The ongoing funding of the relief efforts is also penny wise pound foolish. The idea now is to forgive Haiti's debt. ONE is organizing an international campaign ONE | Help Haiti: Drop the Debt to persuade world leaders to cancel Haiti’s $1 billion international debt and give the country a chance for significant and lasting recovery. This blog also supports a similar effort by Change.org whose widget is at the right hand column if anybody wants to add their support.Tom Hart, Director of Government Relations at ONE, personally delivered more than 150,000 ONE member petition signatures from to the International Monetary Fund (IMF) urging debt cancellation for Haiti. Because of this effort and others, the IMF, Inter-American Development Bank, U.S. Treasury and other key players say that they want to find a way to cancel Haiti's debt. At least one has spoken up is support of this.

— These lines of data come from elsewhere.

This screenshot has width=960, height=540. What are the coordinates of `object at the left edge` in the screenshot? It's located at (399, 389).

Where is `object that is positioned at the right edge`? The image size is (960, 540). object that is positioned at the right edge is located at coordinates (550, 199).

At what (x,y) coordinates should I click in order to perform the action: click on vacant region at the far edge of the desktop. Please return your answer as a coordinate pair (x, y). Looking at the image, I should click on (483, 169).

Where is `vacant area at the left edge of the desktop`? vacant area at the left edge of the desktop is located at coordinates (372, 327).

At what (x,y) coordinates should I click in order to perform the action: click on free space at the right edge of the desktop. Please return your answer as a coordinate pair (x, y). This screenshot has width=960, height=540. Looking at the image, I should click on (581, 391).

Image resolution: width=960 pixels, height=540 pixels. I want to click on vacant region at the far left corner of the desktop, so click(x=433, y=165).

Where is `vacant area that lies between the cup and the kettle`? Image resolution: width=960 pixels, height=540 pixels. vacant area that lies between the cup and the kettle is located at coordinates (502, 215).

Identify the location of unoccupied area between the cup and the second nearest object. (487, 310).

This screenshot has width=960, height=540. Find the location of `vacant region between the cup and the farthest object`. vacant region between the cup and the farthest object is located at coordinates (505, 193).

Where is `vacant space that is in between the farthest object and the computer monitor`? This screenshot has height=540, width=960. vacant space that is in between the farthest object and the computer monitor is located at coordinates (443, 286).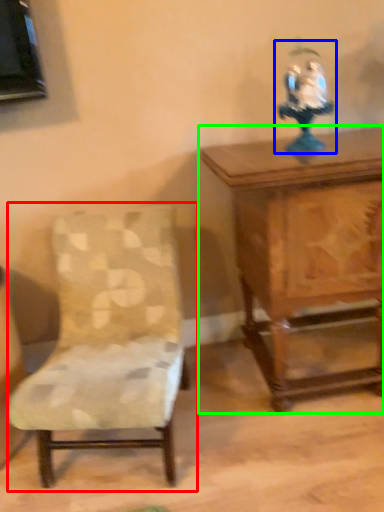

IMF: Haiti needs a Marshall Plan
The International Monetary Fund says Haiti will require an effort along the lines of the Marshall Plan for long-term reconstruction.
"My belief is that Haiti -- which has been incredibly hit by different things: the food and fuel prices crisis, then the hurricane, then the earthquake -- needs something that is big," the managing director of the Washington-based International Monetary Fund said.
"Not only a piecemeal approach, but something which is much bigger to deal with the reconstruction of the country -- some kind of a Marshall Plan that we need now to implement for Haiti," he said, referring to the US initiative launched in 1947 to rebuild war-ravaged western Europe. Google/Agence France-Presse
ONE wants to raise the number of signatures to 200,000 and deliver it to the world financial leaders when U.S. Treasury Secretary Tim Geithner and other G7 finance ministers will be meeting in the Arctic Canadian town of Iqaluit. Right now, they are at 175,377 signature.
The question is how much more effective would those dollars have been if they had been invested before the disaster to build Haiti rather than rebuilding a shattered landscape. There isn't really all that much of a commitment coming from the G7 since Haiti was extremely poor before and now is devastated and its ability to repay the debt is basically nil. Fulfilling the promise of the Millennium Declaration would have far more lasting effect.
I am not going to try to claim that the Millennium Development Goals will solve the world's problems or eliminate the tragedy of disasters but they would help the world by making both the ability to withstand them and to address them more equitable and more efficient.